À l’opposé, nous voulons construire un espace de pensée et d’action où le questionnement fait émerger l’étonnement, la curiosité, le plaisir d’apprendre ensemble. La construction du sens est le moteur de tout apprentissage et vecteur d’émancipation individuelle et collective.
– La conviction que la compétition est source de motivation, qu’elle encourage l’apprentissage, qu’elle justifie efforts et sacrifices, en séparant plaisir et travail.
Loin de tout formatage, nous voulons, par la coopération, réunir plaisir et travail, favoriser les découvertes, tenir compte de l’expérience de chacun, cultiver l’empathie.
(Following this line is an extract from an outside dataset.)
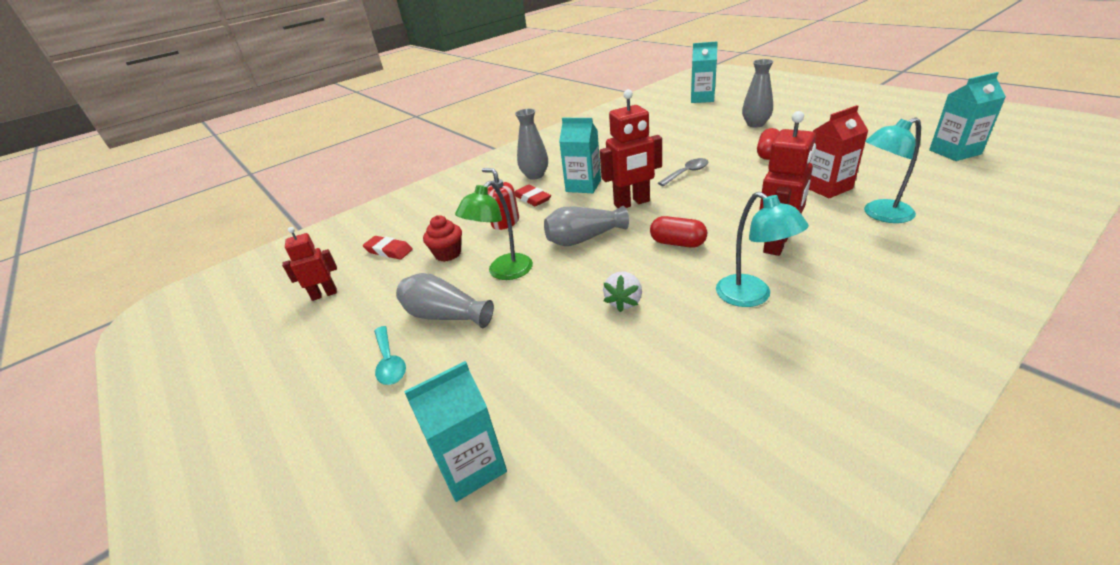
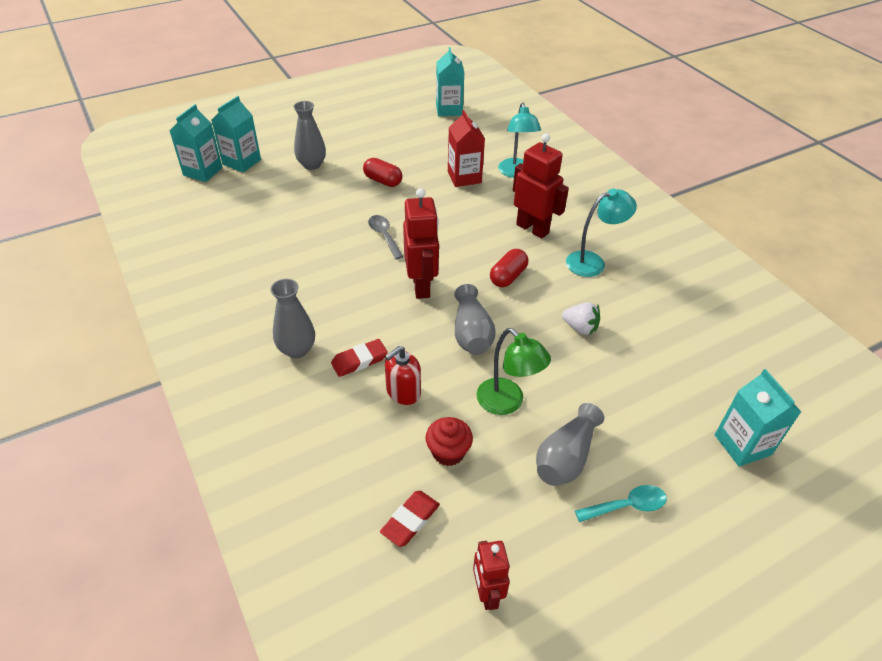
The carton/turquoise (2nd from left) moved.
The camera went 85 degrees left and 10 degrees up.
– Le système de sélection qui, en orientant les activités des élèves vers la recherche de bonnes notes plutôt que vers celle de l’acquisition et la consolidation des savoirs, met en concurrence les apprenants et conduit à des impasses, tant pour les élèves issus des milieux les plus populaires que pour la démocratie elle-même.
– Il y a urgence à enfin distinguer contrôle et évaluation. À repenser l’évaluation, comme construction du sens, à partir de l’analyse des chemins parcourus et qui demeurent à parcourir ; à éveiller l’esprit critique ; créer des situations d’apprentissages qui permettent aux enseignants, parents et élèves d’éprouver le pouvoir formatif du travail mené dans un climat de confiance et sans peur du jugement ; apprécier et valoriser les efforts des apprenants.
Il est urgent maintenant, forts de ces prises de conscience et de ces convictions, de transformer nos constats et nos propositions en actes.
De l’ambition pour l’École
De l’utopie en actes
Pour tous, nous avons besoin d’une École, ambitieuse, de l’intelligence et de l’égalité.
Une École du raisonnable et du réalisme : appel à la raison face au gâchis humain actuel, appel au réalisme face aux savoirs et pratiques sur lesquels prendre appui pour y parvenir et grâce aux forces qui déjà s’expriment et ne demandent qu’à s’investir davantage dans cette utopie commune, sur le plan des apprentissages comme sur celui de la construction citoyenne.
Une École qui encourage et promeut curiosité, étonnement, humour, insolite, rencontres imprévues, création, bousculade intellectuelle, perturbation génératrice de nouvelles découvertes, assure la sécurité pour dépasser la peur, accepter le flou, l’incertitude plutôt que les dogmes et construire le désir d’apprendre, toujours, de se poser des questions, de les confronter à celles des autres, de résister à toutes les emprises.
Une École qui propose défis, problèmes à résoudre, difficultés à surmonter : ce qui mérite qu’on mobilise son énergie, son intelligence et son humanité, parce que l’effort est alors promesse de portes qui s’ouvrent, de dépassements inespérés, de connaissances renouvelées, d’habiletés ignorées, d’aventures inimaginées, d’émancipation devinée.
Une École qui ne hiérarchise pas les objets qu’elle enseigne, qui refuse le clivage manuel/intellectuel et sache au contraire mettre en valeur, dans chaque pratique, la pensée humaine à l’œuvre. Une école qui n’aseptise pas les savoirs au nom d’une supposée neutralité, mais qui éclaire les apprenants sur la nature polémique de toute rupture dans le champ de la pensée et du savoir.
Une École du partage des savoirs, de la joie d’apprendre et de construire ensemble, de mettre ses pas dans l’aventure de ceux qui nous ont précédé, de prendre place dans ce qui vient, le monde que l’on transforme et construit ensemble.
Une École du Tous capables qui postule et institue l’excellence de chacun par la coopération, l’entraide et l’exigence. Une École de l’égalité non de paroles, mais de fait.
Cette École ambitieuse de l’intelligence et de l’égalité, il est de notre responsabilité de la construire.